Goodman understands the connectivity between mental illness and substance abuse. To that end, the Journal of the American Medical Association reports that roughly 50 percent of individuals with severe mental disorders are affected by substance abuse.

“It’s (called) dual diagnosis,” says Dr. Jerold Kreisman, a St. Louis psychiatrist. “(People) with a mental illness may use drugs or alcohol to self-treat or self-medicate to try to reduce their anxiety, depression or anti-social behavior.”

Kresiman says spirituality can help with depression and other mental illnesses because it provides the ability “to look outside one’s self.”

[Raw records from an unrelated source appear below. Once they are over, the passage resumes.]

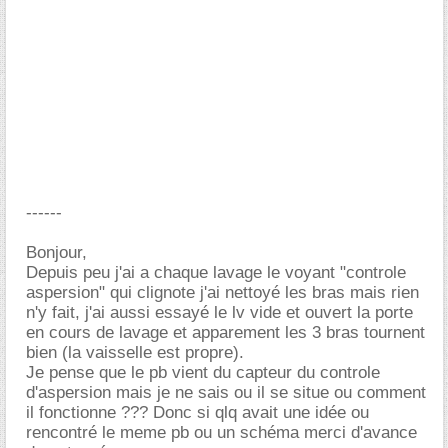
------
Bonjour,
Depuis peu j'ai a chaque lavage le voyant "controle
aspersion" qui clignote j'ai nettoyé les bras mais rien
n'y fait, j'ai aussi essayé le lv vide et ouvert la porte
en cours de lavage et apparement les 3 bras tournent
bien (la vaisselle est propre).
Je pense que le pb vient du capteur du controle
d'aspersion mais je ne sais ou il se situe ou comment
il fonctionne ??? Donc si qlq avait une idée ou
rencontré le meme pb ou un schéma merci d'avance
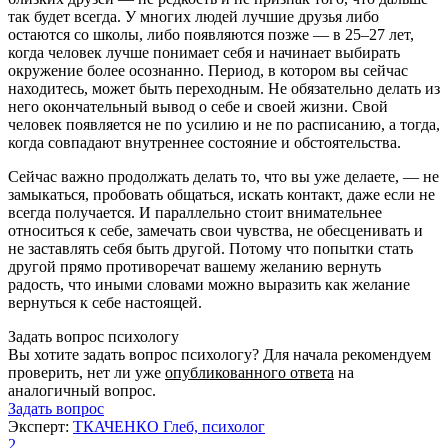
так будет всегда. У многих людей лучшие друзья либо
остаются со школы, либо появляются позже — в 25–27 лет,
когда человек лучше понимает себя и начинает выбирать
окружение более осознанно. Период, в котором вы сейчас
находитесь, может быть переходным. Не обязательно делать из
него окончательный вывод о себе и своей жизни. Свой
человек появляется не по усилию и не по расписанию, а тогда,
когда совпадают внутреннее состояние и обстоятельства.
Сейчас важно продолжать делать то, что вы уже делаете, — не
замыкаться, пробовать общаться, искать контакт, даже если не
всегда получается. И параллельно стоит внимательнее
относиться к себе, замечать свои чувства, не обесценивать и
не заставлять себя быть другой. Потому что попытки стать
другой прямо противоречат вашему желанию вернуть
радость, что иными словами можно выразить как желание
вернуться к себе настоящей.
Задать вопрос психологу
Вы хотите задать вопрос психологу? Для начала рекомендуем
проверить, нет ли уже
опубликованного ответа
на
аналогичный вопрос.
Задать вопрос
Эксперт:
ТКАЧЕНКО Глеб, психолог
2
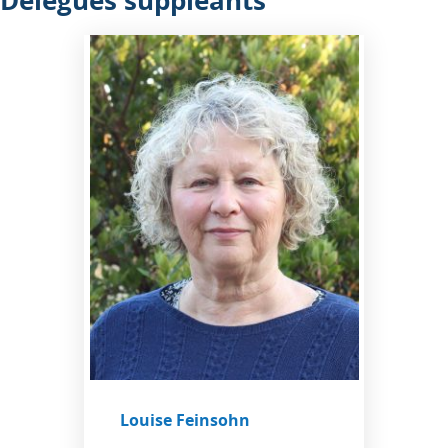
Délégués suppléants
Louise Feinsohn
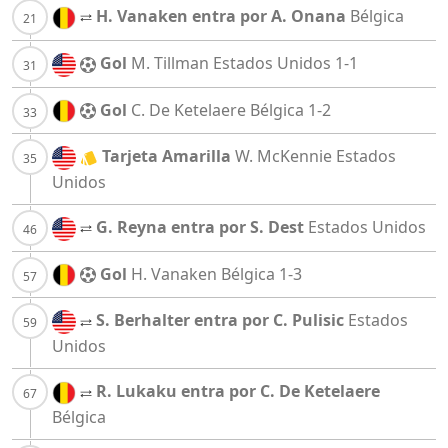
H. Vanaken entra por A. Onana
Bélgica
Gol
M. Tillman
Estados Unidos
1-1
Gol
C. De Ketelaere
Bélgica
1-2
Tarjeta Amarilla
W. McKennie
Estados
Unidos
G. Reyna entra por S. Dest
Estados Unidos
Gol
H. Vanaken
Bélgica
1-3
S. Berhalter entra por C. Pulisic
Estados
Unidos
R. Lukaku entra por C. De Ketelaere
Bélgica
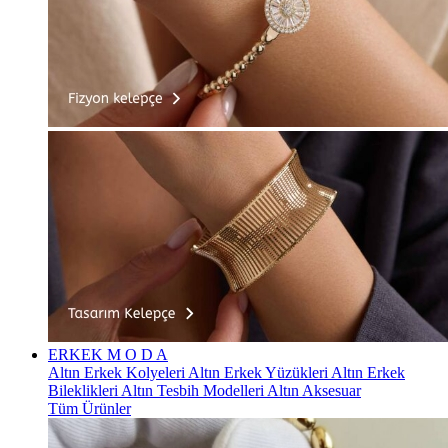
ERKEK
M O D A
Altın Erkek Kolyeleri
Altın Erkek Yüzükleri
Altın Erkek
Bileklikleri
Altın Tesbih Modelleri
Altın Aksesuar
Tüm Ürünler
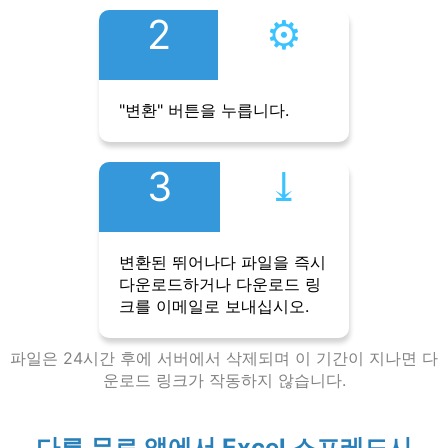
2
⚙︎
"변환" 버튼을 누릅니다.
3
⤓︎
변환된 뛰어나다 파일을 즉시
다운로드하거나 다운로드 링
크를 이메일로 보내십시오.
파일은 24시간 후에 서버에서 삭제되며 이 기간이 지나면 다
운로드 링크가 작동하지 않습니다.
다른 무료 앱에서 Excel 스프레드시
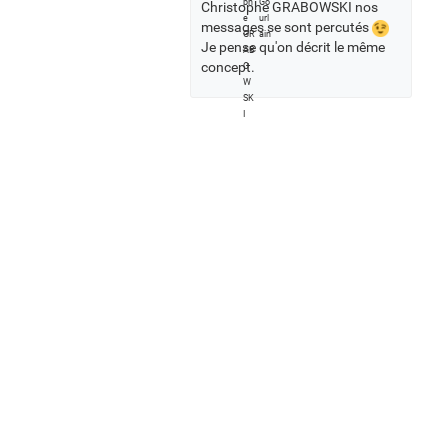
Christophe GRABOWSKI nos
messages se sont percutés
Je pense qu'on décrit le même
concept.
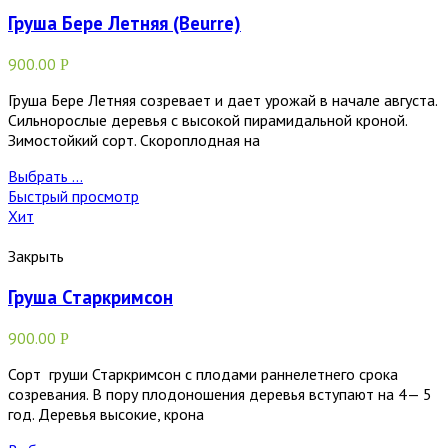
Груша Бере Летняя (Beurre)
900.00
Р
Груша Бере Летняя созревает и дает урожай в начале августа.
Сильнорослые деревья с высокой пирамидальной кроной.
Зимостойкий сорт. Скороплодная на
Выбрать ...
Быстрый просмотр
Хит
Закрыть
Груша Старкримсон
900.00
Р
Сорт груши Старкримсон с плодами раннелетнего срока
созревания. В пору плодоношения деревья вступают на 4— 5
год. Деревья высокие, крона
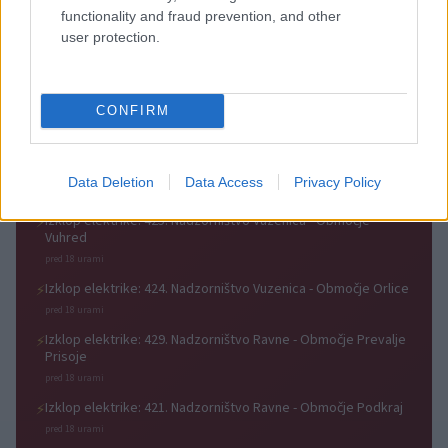
functionality and fraud prevention, and other
Sredi noči na 100 kilometrov: v
Zlata generacija za zlato
user protection.
Črni na Koroškem štartala
generacijo: Slovenska
najdaljša preizkušnja K24 Ultra
mladinska košarka piše
Traila
zgodovino
CONFIRM
Obvestila
Izklop elektrike: 426. Nadzorništvo Vuzenica - Območje Sv.
⚡
Anton na Pohorju
Data Deletion
Data Access
Privacy Policy
pred 18 urami
Izklop elektrike: 425. Nadzorništvo Vuzenica - Območje
⚡
Vuhred
pred 18 urami
Izklop elektrike: 424. Nadzorništvo Vuzenica - Območje Orlice
⚡
pred 18 urami
Izklop elektrike: 429. Nadzorništvo Ravne - Območje Prevalje
⚡
Prisoje
pred 18 urami
Izklop elektrike: 421. Nadzorništvo Ravne - Območje Podkraj
⚡
pred 18 urami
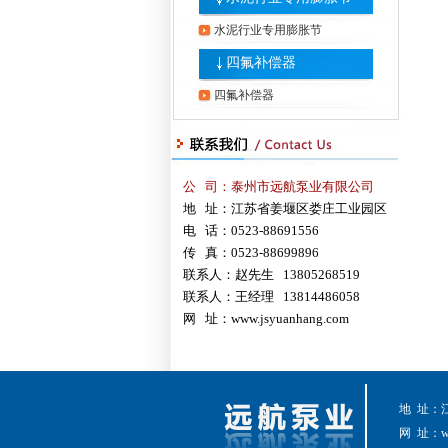
水泥行业专用膨胀节
四氟补偿器
四氟补偿器
公 司：泰州市远航泵业有限公司
地 址：江苏省姜堰区娄庄工业园区
电 话：0523-88691556
传 真：0523-88699896
联系人：赵先生 13805268519
联系人：王经理 13814486058
网 址：
www.jsyuanhang.com
地 址：
网 址：
w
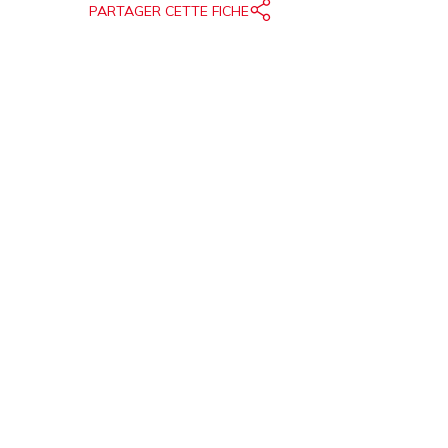
PARTAGER CETTE FICHE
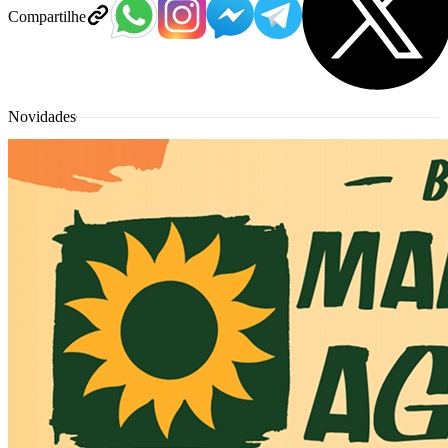
Compartilhe
Novidades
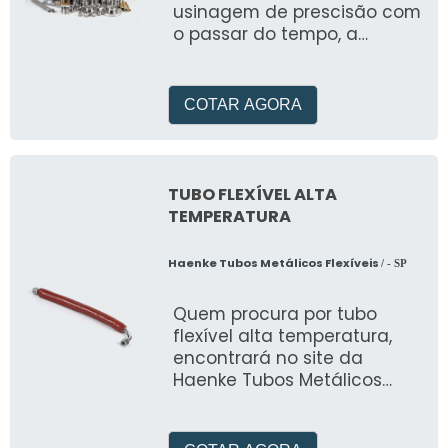
usinagem de prescisão com
o passar do tempo, a
empresa mudou de
segmento e passou a
fabricar tubos metálicos
COTAR AGORA
flex&i
TUBO FLEXÍVEL ALTA
TEMPERATURA
Haenke Tubos Metálicos Flexíveis
/ - SP
Quem procura por tubo
flexível alta temperatura,
encontrará no site da
Haenke Tubos Metálicos
Flexíveis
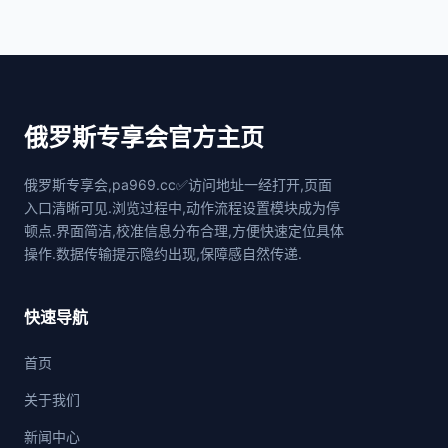
俄罗斯专享会官方主页
俄罗斯专享会,pa969.cc✅访问地址一经打开,页面
入口清晰可见.浏览过程中,动作流程设置模块成为停
顿点.界面简洁,校准信息分布合理,方便快速定位具体
操作.数据传输提示隐约出现,保障感自然传递.
快速导航
首页
关于我们
新闻中心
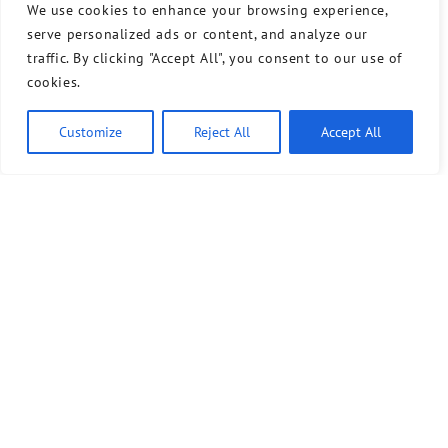
We use cookies to enhance your browsing experience,
serve personalized ads or content, and analyze our
traffic. By clicking "Accept All", you consent to our use of
cookies.
Customize
Reject All
Accept All
Bündnis 90/Die Grünen benutzt das freie grüne Theme
‐ ein Angebot der
sunflower
verdigado eG
Kontakt
Presse
Sprechstunde
Unser Wahlprogramm für Tempelhof-Schöneberg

“With any illness, a broken leg or severe depression, it’s hard to remember what it was like to be ‘normal.’ You get kind of self-absorbed,” he says. “If you go to church or synagogue it gets you out of the house, connected to something bigger and encourages social interact.”

It’s that kind of thinking that led Goodman to form Shalvah for those dealing with substance abuse issues. The Thursday night meetings at Neve Shalom incorporate spiritual themes and psychological teaching to help combat addiction issues. Given the overlap, some regulars at Shalvah also attend Ellen Rosenbaum’s Achraiyut group for individuals with mental illness as well as JAMI meetings.

The majority of Shalvah attendees are Jewish. But some, like Maria who is not, come because they appreciate the “warm vibe” and feel welcomed. Like most addiction groups, anonymity is standard practice.

“I came to St. Louis to work with people who were on fire and these people are on fire, they want to live,” says Goodman, who sometimes ends Shalvah with a healing prayer as he strums his guitar.

“They stood at the edge of the precipice so everything is present and alive with them,” he continues. “It’s exciting and dramatic to see these people turn their lives around.”

Soon after Goodman arrived here in 1981, he received a call from Rose Mass, a social worker who specialized in counseling Jews with alcohol and drug issues. “No one was doing this work at the time and (I )felt this would be an area where I could really make a difference,” she says.

Mass had heard about the new rabbi and his desire to reach Jews who lived “between the spaces.” Together they started an alcohol and substance abuse recovery group that met once a month. In 1998, it morphed into Shalvah (meaning “serenity” in Hebrew).

“For the first year, it was just Rose and myself talking to each other,” says Goodman, laughing. “Then, they started coming. It was all through word-of-mouth. When we started advertising, our ad read, ‘It’ll cost you a buck and all you have to do is change your entire life.’”

Goodman estimates that since the early 1980s, more than 1,000 Jews have “come through the door.” Among them is Sid Wasserman, 67, who has been attending since 1985, the year he got sober.

Vowing never to be like his alcoholic father who died at age 58, Wasserman drank his first beer at 20 and was hooked. He began drinking daily, he says, probably because, “I had been severely depressed since I was a teenager but didn’t want to deal with it.”

After alcohol, he turned to marijuana, then heavy narcotics prescribed by a psychiatrist who kept increasing the dosage when Wasserman felt the pills weren’t helping him sleep.

Nearly comatose, he eventually was admitted to Edgewood rehabilitation center followed by two years of outpatient therapy. During that time he started having severe panic attacks, “where I felt my head was going to explode and my chest was caving in.” He was diagnosed with panic disorder and says he still has attacks, though they are much less frequent.

Wasserman met Goodman when the rabbi was seeing patients at Edgewood. The two connected. Goodman’s Shalvah meetings, Wasserman says, have played an integral part in restoring his life.

“I can’t explain it but Jim’s meetings are more from the heart. There’s just something special about them. When you enter the room there is an aura of respect and positivity. I always feel better than when I came.”